A simulation at the nuclear level has nuclei with 20 protons and 100 neutrons. Alpha particles can get very close to the nuclei. When the nuclei have 100 protons and 20 neutrons, the alpha particles cannot get as close to the nuclei. The nucleus is the same size in both scenarios. Why does the motion of the alpha particles differ?
1) Neutrons repel the particles, while protons do not.
2) Neutrons attract the particles, while protons do not.
3) Protons attract the particles, while neutrons do not.
4) Protons repel the particles, while neutrons do not.
The correct answer is 3) Protons attract the particles, while neutrons do not.
The motion of alpha particles is influenced by the electromagnetic force, which is responsible for the attraction or repulsion between charged particles. The positively charged protons in the nucleus attract the alpha particles, while the electrically neutral neutrons do not exert any significant force on the alpha particles. Therefore, when the nucleus has more protons and fewer neutrons, there are more positive charges to attract the alpha particles, leading to a stronger binding force between them. This results in the alpha particles not being able to get as close to the nucleus compared to when the nucleus has more neutrons and fewer protons.
The correct answer is 3) Protons attract the particles, while neutrons do not.
The motion of the alpha particles differs because of the electromagnetic force between the charged particles in the nuclei and the alpha particles. Protons have a positive charge, while neutrons have no charge. According to Coulomb's law, particles with like charges repel each other, while particles with opposite charges attract each other.
In the first scenario, where the nuclei have 20 protons and 100 neutrons, the alpha particles (which consist of 2 protons and 2 neutrons) can get very close to the nuclei because the protons in the nuclei attract them due to their positive charge.

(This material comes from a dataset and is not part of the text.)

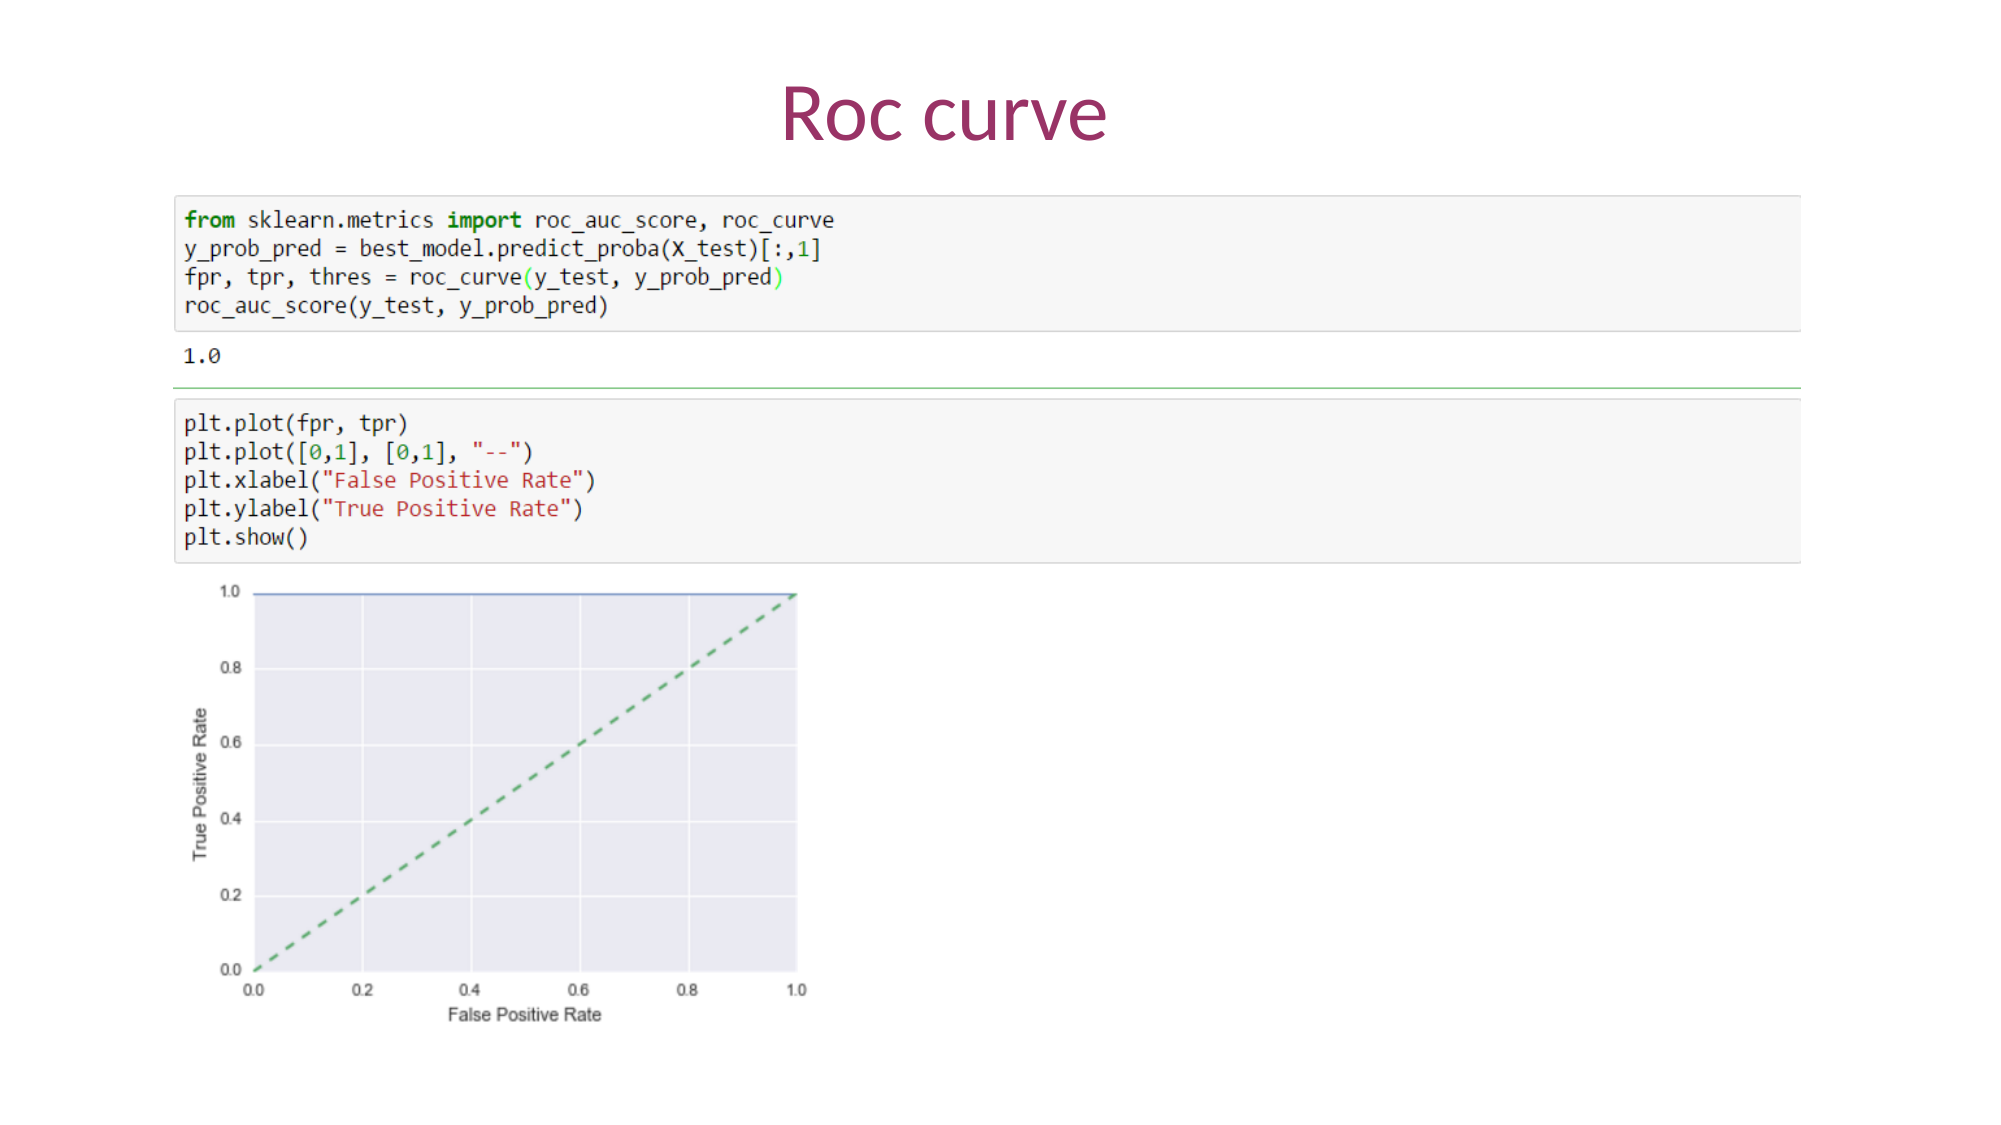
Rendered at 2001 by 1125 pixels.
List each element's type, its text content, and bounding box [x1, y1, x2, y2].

picture [173, 194, 1801, 1066]
text_box Roc curve [90, 50, 1801, 165]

In the second scenario, where the nuclei have 100 protons and 20 neutrons, the alpha particles cannot get as close to the nuclei. This is because the increased number of protons in the nuclei results in a stronger electromagnetic force of attraction between the protons and the alpha particles. As a result, the alpha particles experience a stronger resistance in approaching the nuclei, causing their motion to differ compared to the first scenario.
To determine why the motion of the alpha particles differs in the two scenarios, we need to consider the nature of the forces acting between particles at the nuclear level.

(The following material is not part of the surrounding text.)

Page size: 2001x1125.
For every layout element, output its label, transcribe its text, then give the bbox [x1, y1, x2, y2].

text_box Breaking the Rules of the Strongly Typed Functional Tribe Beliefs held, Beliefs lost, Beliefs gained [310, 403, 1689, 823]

In both scenarios, the size of the nucleus, which is determined by the number of protons and neutrons, remains the same. However, the number of protons and neutrons is reversed, meaning one scenario has 20 protons and 100 neutrons, while the other has 100 protons and 20 neutrons.
The primary forces involved at the nuclear level are the electromagnetic force and the strong nuclear force. The electromagnetic force acts between charged particles, such as protons, while the strong nuclear force acts between both protons and neutrons.

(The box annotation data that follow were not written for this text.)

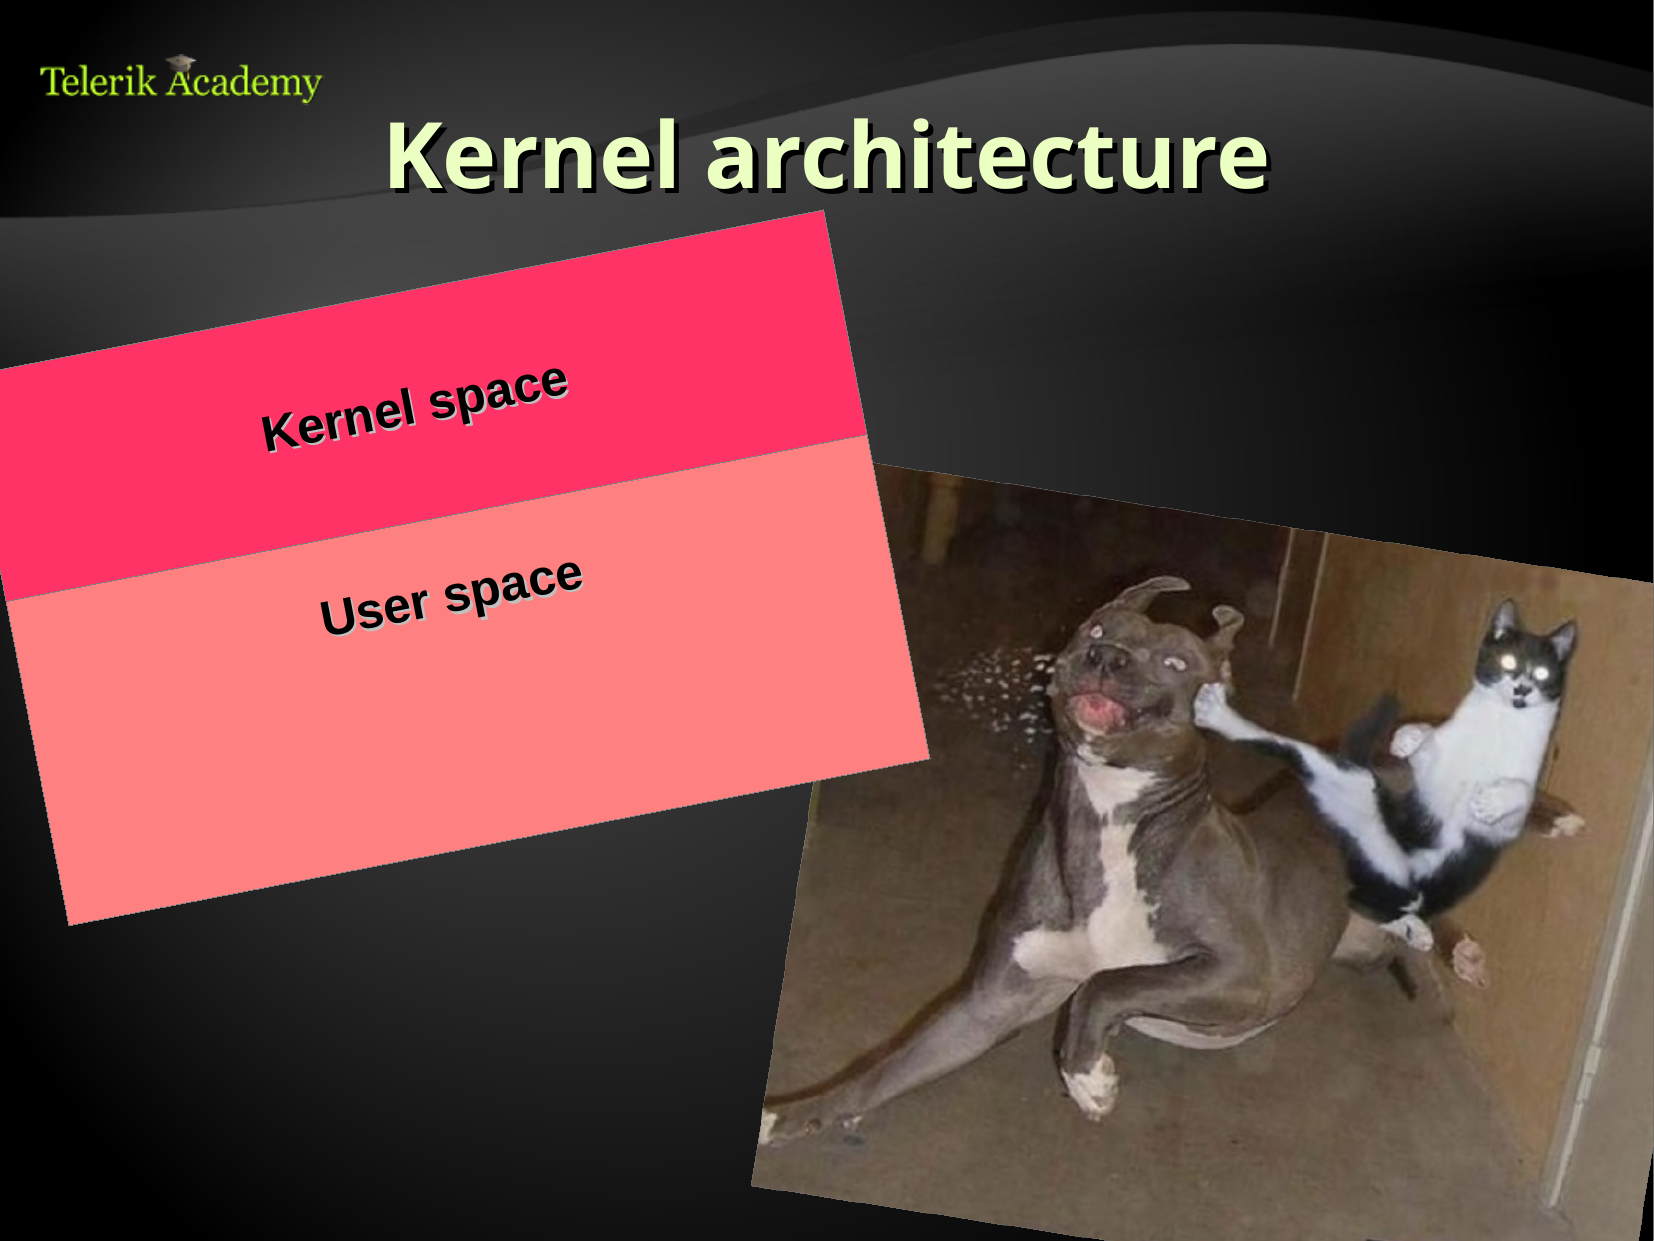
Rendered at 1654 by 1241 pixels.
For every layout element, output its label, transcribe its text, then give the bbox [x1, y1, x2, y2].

picture [0, 0, 1654, 1241]
text_box Kernel space [0, 209, 868, 602]
text_box User space [6, 435, 931, 926]
title Kernel architecture [82, 49, 1571, 257]
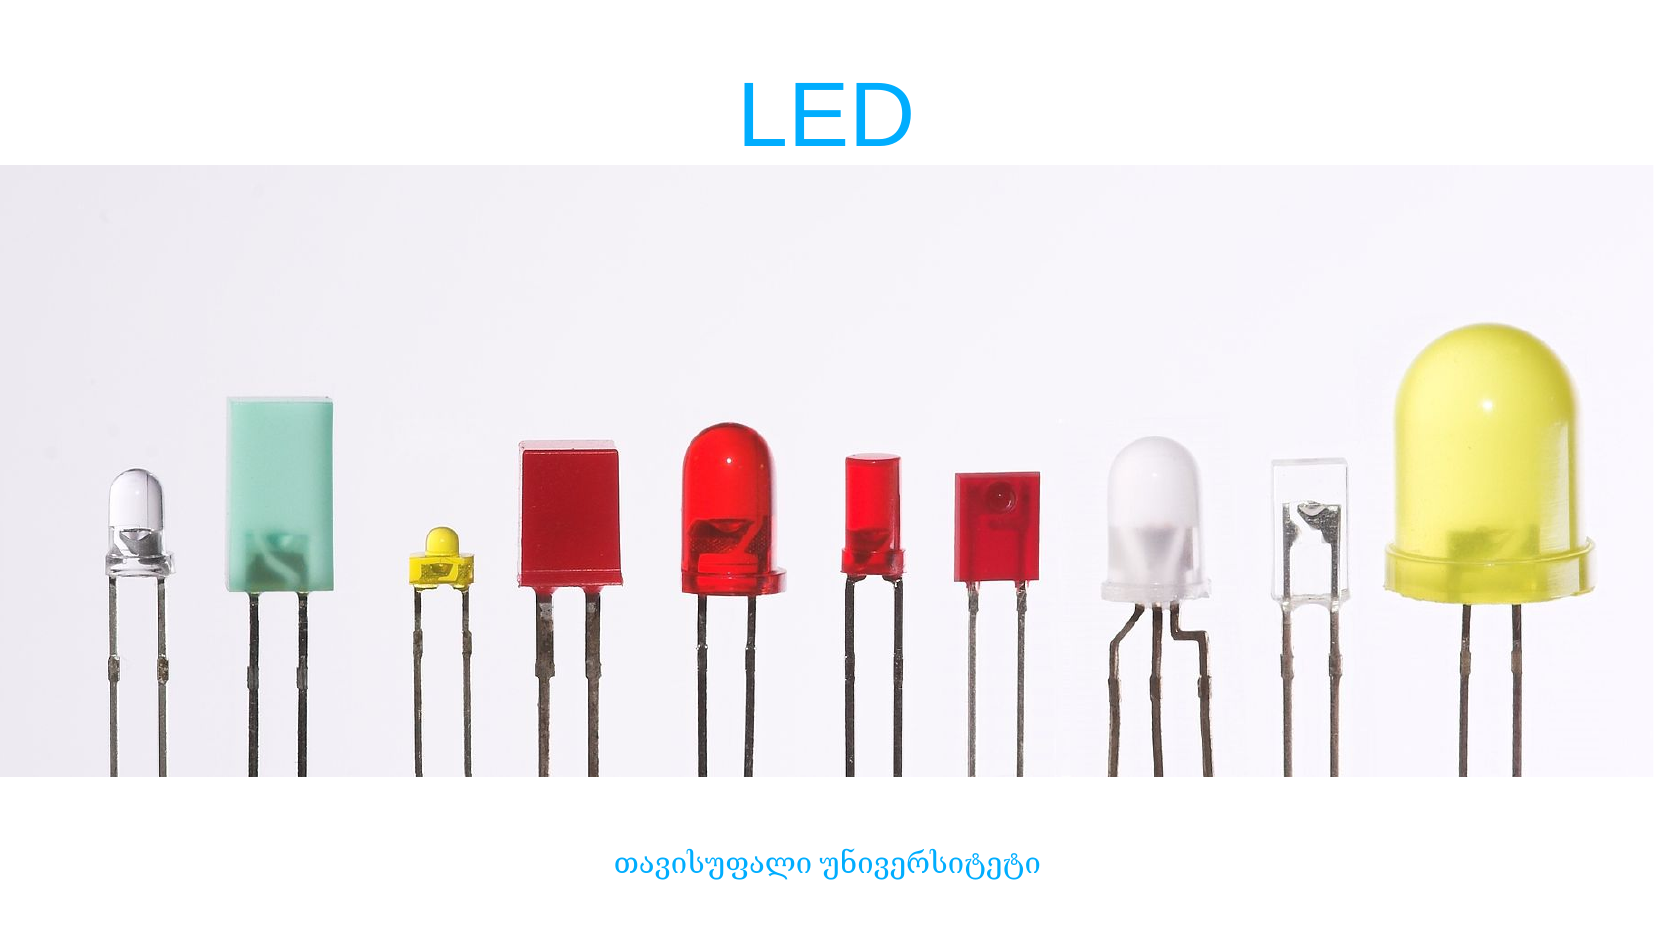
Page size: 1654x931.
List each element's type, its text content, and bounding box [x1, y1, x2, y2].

In the first scenario, where the nucleus has 20 protons and 100 neutrons, the alpha particles can get very close to the nucleus. This is because the alpha particles, which consist of two protons and two neutrons, are positively charged particles that are attracted to the negatively charged neutrons in the nucleus through the electromagnetic force. Since there are many more neutrons than protons, the overall effect of the electromagnetic force is to attract the alpha particles towards the nucleus.
In the second scenario, where the nucleus has 100 protons and 20 neutrons, the alpha particles cannot get as close to the nucleus. This is because the alpha particles, being positively charged, are repelled by the positively charged protons in the nucleus through the electromagnetic force. Since there are many more protons than neutrons, the overall effect of the electromagnetic force is to repel the alpha particles away from the nucleus.
Based on this understanding, we can conclude that the correct answer is:
4) Protons repel the particles, while neutrons do not.
It is important to note that in addition to the electromagnetic force, the strong nuclear force also plays a significant role in holding the nucleus together. However, it does not directly affect the motion of the alpha particles in this context.